When I was in high school, I decided it would be neat to attend a Native American celebration being held at my school. I went alone and as I walked into the gym, a strange feeling of being different swept over me. The room was full of people who all looked alike, but not like me. No one was rude or mean to me, yet I felt out of place. For the first time in my life, I felt (just a small bit) what minorities must feel just about every day.
I grew up in an area where blacks were almost non-existent. I couldn't understand the racism that I heard about in other places in the country. But then I realized I had deep seeded feelings about a group of people I grew up around, the Native Americans, in our area. I had bad experiences as a child, things I saw, and things I experienced first hand. There was the girl from the reservation who beat my head against the bus window for standing up to her as she taunted my friend. There was the group of kids who made fun of the way the white kids
dressed as we walked into the school each day. Even though my elementary school had at least 1/3 tribal kids, I never really knew any of them as friends and so the bad experiences overwhelmed my memories. It's not right and it's not fair, but it happens.
If a woman is abused by her father or her boyfriend, she becomes fearful of all men, even though she knows that not all men are evil. We do it everyday. We make judgments of the people in Walmart for the way they dress or look. We see people who look different and decide that different must mean "not as good." We see one homeless man going into a gas station to buy beer and decide that all beggars are alcoholics. We are treated badly by a couple of people and then lump everyone who looks like them together, "all cops are crooked." I don't think there is a way to stop our brains from making these judgments, it's how many generations ago, we kept ourselves safe.
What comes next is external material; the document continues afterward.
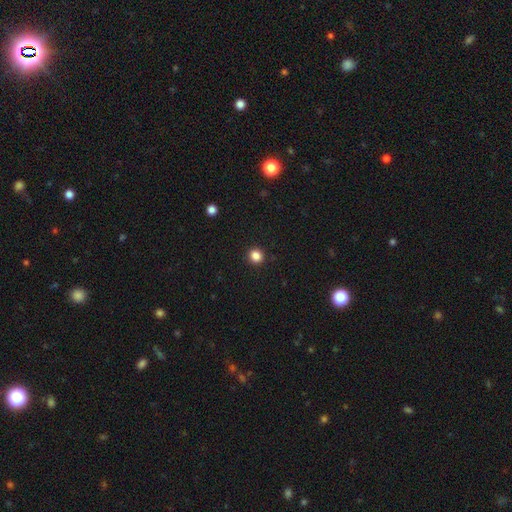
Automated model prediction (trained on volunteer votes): Smooth or featured: smooth — 85% (star or artifact — 11%)
How rounded: round — 89% (in between — 10%)
Merging: none — 92% (minor disturbance — 5%)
Lucky for me, I moved to many different parts of the country and had many great experiences with people of all colors and races. It is so much easier to see a person without their color when you know her as a person, not a "type."
I'd like to say I don't make these quick judgments, but I'm sure I do. I think it's normal, but the question is: What do I do with those judgments? Am I able to sort through them and keep the ones that make sense and disregard those that label an entire group? That's the question. Am I racist? Are you?